(Exercise data)
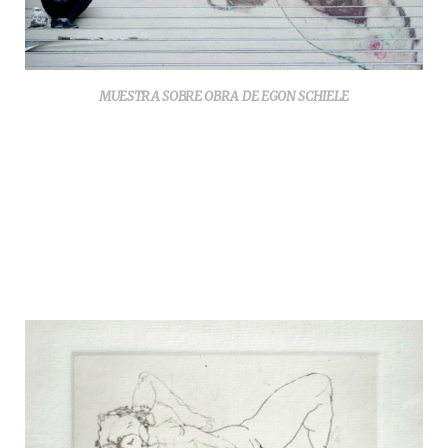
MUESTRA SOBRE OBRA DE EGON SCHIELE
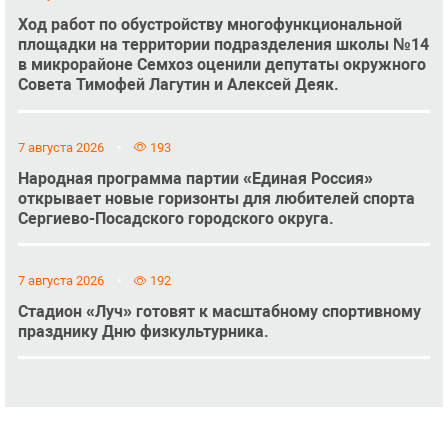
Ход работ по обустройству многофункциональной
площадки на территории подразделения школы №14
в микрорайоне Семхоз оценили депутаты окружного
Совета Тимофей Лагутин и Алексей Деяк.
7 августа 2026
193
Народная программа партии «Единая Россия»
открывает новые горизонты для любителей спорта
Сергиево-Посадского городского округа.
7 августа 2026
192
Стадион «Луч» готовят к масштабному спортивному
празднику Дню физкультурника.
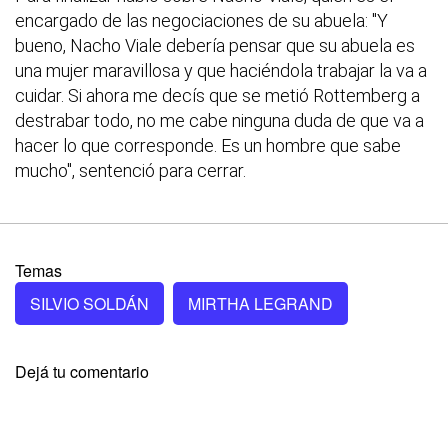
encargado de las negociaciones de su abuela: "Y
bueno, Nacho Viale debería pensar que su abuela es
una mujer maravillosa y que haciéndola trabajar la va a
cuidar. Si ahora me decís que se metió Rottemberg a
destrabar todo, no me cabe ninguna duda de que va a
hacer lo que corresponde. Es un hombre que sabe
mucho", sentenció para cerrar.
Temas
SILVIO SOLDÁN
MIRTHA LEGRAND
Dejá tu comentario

==

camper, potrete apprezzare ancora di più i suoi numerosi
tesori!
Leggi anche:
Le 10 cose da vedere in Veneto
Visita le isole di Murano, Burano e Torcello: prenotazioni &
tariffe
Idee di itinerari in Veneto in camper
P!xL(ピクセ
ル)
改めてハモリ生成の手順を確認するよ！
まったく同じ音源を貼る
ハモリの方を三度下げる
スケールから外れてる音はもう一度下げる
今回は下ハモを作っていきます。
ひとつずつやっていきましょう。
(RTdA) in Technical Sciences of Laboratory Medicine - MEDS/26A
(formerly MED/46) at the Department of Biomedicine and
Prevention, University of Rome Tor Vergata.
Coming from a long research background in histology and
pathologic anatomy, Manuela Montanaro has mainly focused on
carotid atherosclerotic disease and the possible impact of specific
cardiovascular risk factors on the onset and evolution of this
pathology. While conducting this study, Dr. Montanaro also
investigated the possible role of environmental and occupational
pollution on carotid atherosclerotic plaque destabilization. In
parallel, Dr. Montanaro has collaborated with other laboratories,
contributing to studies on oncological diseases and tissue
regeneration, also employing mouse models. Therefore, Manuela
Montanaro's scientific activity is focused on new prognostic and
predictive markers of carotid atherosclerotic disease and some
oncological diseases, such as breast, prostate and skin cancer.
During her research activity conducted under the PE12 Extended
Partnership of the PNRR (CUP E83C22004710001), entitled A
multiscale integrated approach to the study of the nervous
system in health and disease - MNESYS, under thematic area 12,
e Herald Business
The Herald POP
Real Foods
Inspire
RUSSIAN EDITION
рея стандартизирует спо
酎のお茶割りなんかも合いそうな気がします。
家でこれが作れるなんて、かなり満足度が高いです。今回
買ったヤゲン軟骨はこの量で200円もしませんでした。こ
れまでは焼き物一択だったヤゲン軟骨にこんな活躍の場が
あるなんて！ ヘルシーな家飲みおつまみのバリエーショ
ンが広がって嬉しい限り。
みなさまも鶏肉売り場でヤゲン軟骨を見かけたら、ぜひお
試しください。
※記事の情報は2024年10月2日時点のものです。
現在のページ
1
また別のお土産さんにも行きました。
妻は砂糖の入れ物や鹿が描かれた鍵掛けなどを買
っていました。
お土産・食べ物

(What to produce)
Switch "Temas" to "Etiquetas" in the listing, starting at the line containing "Ход работ по обустройству многофункциональной" and ending at the line containing "Dejá tu comentario". Reproduce only those lines with nothing else altered, and leave the pictures out.

(Written response)
Ход работ по обустройству многофункциональной
площадки на территории подразделения школы №14
в микрорайоне Семхоз оценили депутаты окружного
Совета Тимофей Лагутин и Алексей Деяк.
7 августа 2026
193
Народная программа партии «Единая Россия»
открывает новые горизонты для любителей спорта
Сергиево-Посадского городского округа.
7 августа 2026
192
Стадион «Луч» готовят к масштабному спортивному
празднику Дню физкультурника.
encargado de las negociaciones de su abuela: "Y
bueno, Nacho Viale debería pensar que su abuela es
una mujer maravillosa y que haciéndola trabajar la va a
cuidar. Si ahora me decís que se metió Rottemberg a
destrabar todo, no me cabe ninguna duda de que va a
hacer lo que corresponde. Es un hombre que sabe
mucho", sentenció para cerrar.
Etiquetas
SILVIO SOLDÁN
MIRTHA LEGRAND
Dejá tu comentario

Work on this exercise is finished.